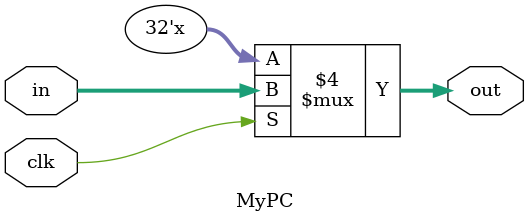
<source format=v>
module MyPC(
	input clk,
	input [31:0]in,
	output reg [31:0]out);

initial
begin
	out = 32'b0;
end
	
always@(clk)
begin
	if(clk)	
	begin
		out = in;
	end
end
endmodule

</source>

......

### Work required
The task calls for repeating each line above exactly while excluding the pictures.

### Answer
<source format=v>
module MyPC(
	input clk,
	input [31:0]in,
	output reg [31:0]out);

initial
begin
	out = 32'b0;
end
	
always@(clk)
begin
	if(clk)	
	begin
		out = in;
	end
end
endmodule

</source>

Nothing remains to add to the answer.